Every time he looks at his Weimaraner dogs, celebrated artist William Wegman asks the question, “What can we be today?”
The answers have been the subject of Wegman’s artwork, dating back to the 1970s when his first of the breed, Man Ray, became his studio muse.
“Their nickname is ‘grey ghost’ and they have pale yellow or blues eyes that are weirdly florescent. They inhabit my mind as ghosts allowing me to create stories for them,” he says.
Yello Two Green, 2015; pigment print.
The famed photographer and painter has worked with this “ghostly” breed to create his masterpieces, fondly referring to his inspirations as “my pets and my art partners. “
Wegman’s photos, paintings, and books showcase a body of work that follows the legacy of his Weimaraner family ancestry, integrating with his own life in a symbiotic relationship.

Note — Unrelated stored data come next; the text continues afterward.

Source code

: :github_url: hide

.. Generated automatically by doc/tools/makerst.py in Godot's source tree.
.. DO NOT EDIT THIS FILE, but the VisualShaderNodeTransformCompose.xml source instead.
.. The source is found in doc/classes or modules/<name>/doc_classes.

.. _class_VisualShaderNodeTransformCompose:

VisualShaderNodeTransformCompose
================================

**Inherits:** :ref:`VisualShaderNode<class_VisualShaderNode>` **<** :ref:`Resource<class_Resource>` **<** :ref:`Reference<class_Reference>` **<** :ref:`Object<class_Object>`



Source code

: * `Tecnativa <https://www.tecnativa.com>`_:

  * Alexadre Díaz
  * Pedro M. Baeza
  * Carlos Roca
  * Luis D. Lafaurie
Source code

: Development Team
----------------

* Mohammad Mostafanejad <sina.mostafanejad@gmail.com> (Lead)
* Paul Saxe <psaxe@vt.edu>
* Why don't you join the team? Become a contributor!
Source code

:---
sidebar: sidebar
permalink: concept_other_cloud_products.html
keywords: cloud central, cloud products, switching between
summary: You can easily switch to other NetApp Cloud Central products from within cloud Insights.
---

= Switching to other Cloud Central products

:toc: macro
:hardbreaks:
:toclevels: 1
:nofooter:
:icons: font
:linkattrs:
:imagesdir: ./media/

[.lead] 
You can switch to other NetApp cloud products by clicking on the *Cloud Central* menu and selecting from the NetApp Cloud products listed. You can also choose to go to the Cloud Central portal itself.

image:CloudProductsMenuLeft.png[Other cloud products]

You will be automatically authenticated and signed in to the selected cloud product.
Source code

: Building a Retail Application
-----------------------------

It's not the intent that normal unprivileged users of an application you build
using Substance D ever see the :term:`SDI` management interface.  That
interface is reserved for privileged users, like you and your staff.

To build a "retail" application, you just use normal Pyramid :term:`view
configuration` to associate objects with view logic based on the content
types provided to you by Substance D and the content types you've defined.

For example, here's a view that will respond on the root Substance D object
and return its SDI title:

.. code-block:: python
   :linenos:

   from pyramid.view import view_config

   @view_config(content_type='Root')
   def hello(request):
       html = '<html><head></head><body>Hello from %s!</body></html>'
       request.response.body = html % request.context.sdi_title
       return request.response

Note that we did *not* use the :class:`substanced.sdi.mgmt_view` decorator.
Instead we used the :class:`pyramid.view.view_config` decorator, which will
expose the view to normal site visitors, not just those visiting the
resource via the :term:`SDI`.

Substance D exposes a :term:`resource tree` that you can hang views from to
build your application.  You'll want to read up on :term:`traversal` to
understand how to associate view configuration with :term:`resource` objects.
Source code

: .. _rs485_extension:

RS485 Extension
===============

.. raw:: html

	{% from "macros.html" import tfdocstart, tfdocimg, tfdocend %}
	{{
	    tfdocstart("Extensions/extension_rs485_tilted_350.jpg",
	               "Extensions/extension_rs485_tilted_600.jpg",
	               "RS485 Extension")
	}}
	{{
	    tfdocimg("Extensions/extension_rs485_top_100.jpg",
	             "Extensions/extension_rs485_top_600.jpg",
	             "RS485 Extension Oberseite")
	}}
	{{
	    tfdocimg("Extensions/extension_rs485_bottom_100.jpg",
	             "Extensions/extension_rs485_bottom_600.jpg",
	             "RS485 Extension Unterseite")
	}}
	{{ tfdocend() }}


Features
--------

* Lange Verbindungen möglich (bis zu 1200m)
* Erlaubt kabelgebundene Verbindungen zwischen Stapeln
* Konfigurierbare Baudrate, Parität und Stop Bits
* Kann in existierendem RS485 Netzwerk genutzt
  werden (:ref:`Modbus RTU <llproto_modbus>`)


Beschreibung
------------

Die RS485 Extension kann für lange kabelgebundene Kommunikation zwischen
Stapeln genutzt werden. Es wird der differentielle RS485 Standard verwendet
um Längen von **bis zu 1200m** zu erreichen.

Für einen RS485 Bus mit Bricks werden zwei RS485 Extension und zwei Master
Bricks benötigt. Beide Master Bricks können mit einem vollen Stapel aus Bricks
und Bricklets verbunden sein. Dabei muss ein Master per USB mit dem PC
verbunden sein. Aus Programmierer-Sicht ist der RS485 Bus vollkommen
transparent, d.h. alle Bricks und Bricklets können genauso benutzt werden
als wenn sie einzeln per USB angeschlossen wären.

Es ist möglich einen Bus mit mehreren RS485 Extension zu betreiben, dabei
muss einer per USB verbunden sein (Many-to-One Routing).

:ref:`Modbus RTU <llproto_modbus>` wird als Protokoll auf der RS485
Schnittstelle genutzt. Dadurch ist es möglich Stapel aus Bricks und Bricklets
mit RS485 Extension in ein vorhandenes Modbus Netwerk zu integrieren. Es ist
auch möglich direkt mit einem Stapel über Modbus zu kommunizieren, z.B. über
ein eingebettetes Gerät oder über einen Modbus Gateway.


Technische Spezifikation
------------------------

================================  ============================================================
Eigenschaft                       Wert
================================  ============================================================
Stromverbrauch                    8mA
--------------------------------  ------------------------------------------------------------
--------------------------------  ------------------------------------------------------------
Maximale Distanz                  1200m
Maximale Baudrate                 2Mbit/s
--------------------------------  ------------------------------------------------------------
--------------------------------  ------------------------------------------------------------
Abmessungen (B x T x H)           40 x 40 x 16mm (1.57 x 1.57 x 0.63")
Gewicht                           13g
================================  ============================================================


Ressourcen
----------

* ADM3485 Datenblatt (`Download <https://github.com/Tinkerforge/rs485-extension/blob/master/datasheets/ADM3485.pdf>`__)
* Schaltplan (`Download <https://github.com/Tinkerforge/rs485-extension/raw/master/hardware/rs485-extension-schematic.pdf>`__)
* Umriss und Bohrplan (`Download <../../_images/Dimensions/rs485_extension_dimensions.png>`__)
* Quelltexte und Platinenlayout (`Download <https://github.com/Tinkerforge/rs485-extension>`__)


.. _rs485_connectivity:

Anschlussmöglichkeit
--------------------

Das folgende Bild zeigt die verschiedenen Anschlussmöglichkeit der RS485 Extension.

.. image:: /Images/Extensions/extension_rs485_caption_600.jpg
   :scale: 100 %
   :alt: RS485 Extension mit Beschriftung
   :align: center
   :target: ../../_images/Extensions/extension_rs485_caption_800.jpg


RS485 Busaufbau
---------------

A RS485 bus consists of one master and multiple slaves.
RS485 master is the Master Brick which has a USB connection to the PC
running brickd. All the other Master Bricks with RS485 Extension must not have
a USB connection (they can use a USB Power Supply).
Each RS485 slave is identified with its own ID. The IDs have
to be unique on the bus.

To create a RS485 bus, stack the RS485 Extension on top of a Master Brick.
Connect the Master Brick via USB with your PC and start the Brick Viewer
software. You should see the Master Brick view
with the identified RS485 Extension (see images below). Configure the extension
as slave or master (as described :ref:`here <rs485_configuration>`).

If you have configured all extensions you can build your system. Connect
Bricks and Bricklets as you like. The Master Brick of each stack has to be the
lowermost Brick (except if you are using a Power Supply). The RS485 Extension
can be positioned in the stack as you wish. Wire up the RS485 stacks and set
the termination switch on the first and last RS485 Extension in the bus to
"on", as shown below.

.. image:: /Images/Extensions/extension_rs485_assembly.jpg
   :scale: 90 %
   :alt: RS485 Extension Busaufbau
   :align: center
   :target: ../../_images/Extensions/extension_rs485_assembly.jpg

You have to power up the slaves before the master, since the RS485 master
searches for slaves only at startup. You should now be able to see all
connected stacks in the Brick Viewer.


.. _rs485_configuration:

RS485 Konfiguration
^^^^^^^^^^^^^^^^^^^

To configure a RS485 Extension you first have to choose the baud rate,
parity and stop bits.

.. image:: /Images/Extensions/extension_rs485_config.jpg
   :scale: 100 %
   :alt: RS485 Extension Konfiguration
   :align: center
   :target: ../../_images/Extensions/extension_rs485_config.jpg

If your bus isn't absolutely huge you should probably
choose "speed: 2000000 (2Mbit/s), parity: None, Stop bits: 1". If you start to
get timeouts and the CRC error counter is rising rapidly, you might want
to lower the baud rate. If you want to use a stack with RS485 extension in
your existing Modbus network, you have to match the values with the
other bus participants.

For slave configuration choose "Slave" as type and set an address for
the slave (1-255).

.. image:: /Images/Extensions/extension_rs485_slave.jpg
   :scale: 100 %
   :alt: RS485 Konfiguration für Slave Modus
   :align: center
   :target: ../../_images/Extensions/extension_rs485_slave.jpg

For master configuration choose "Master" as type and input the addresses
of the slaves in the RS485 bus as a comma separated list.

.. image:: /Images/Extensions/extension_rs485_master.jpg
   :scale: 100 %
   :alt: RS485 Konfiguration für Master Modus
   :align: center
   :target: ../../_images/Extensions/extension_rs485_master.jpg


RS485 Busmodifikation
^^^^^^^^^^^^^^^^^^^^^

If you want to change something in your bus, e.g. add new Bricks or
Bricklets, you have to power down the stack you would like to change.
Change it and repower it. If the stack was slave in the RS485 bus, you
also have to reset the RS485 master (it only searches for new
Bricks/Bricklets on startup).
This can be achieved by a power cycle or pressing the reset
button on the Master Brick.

“My dogs are always with me,” he says. “They are interesting because they take on the color of their surroundings. Their reflective grey color makes for a great canvas – a neutral blackboard to write sentences.”
Wegman will be a featured artist represented by Imago Galleries at the 2015 Palm Springs Fine Art Fair, Feb. 12-15, at the Palm Springs Convention Center. He will also be honored with the Photographer of the Year award, as a further distinction among the 60 galleries and 300 artists on display.
Wegman’ skillful ability to transform animals into different settings posing in costume or as people has been a labor of love.
Eames Low 2015; pigment print
“Dogs are amazingly cooperative partners,” he says. “They let you position them and let you contemplate them. I find this addictive. I love handling them and gently helping them out. They are tactile and fun to work with. Animal transformation has always appealed to me. They evolve as the beautiful canine creatures that they are. I’ve worked with a lot of other dogs, but they are not transformed into another being like the Weimaraners.”
Worst dog breed to work with: “The Taco Bell ad dog (photographed for Esquire Magazine). That Chihuahua did not want me to photograph it.”
Awkward moment: “I photographed ‘Lassie’ but I could not address the dog directly. The trainer had to give commands.”
Favorite photo: “’Lolita’. My dog, Batty, posed on a director’s chair and she was a knock out. It was so unexpected and surprising. I sold it, but I wish it were mine.”
Wegman has selected a special series of photos for the Palm Springs show titled, “Nice Dogs on Good Furniture” with his two youngest dogs, Flo and Topper, staged on borrowed Herman Miller furnishings.
“My wife (Christine) came up with the concept and I was inspired by the challenge of this project,” he says. “(This theme) also seems to resonate with Palm Spring’s midcentury modern aesthetic and its love of dogs. The dogs are sculptural, pretty, and expressive as their bodies interact with the different pieces that were not meant or built for them. It’s a colorful, happy, cheerful group of pictures…the dogs look like they enjoy it!”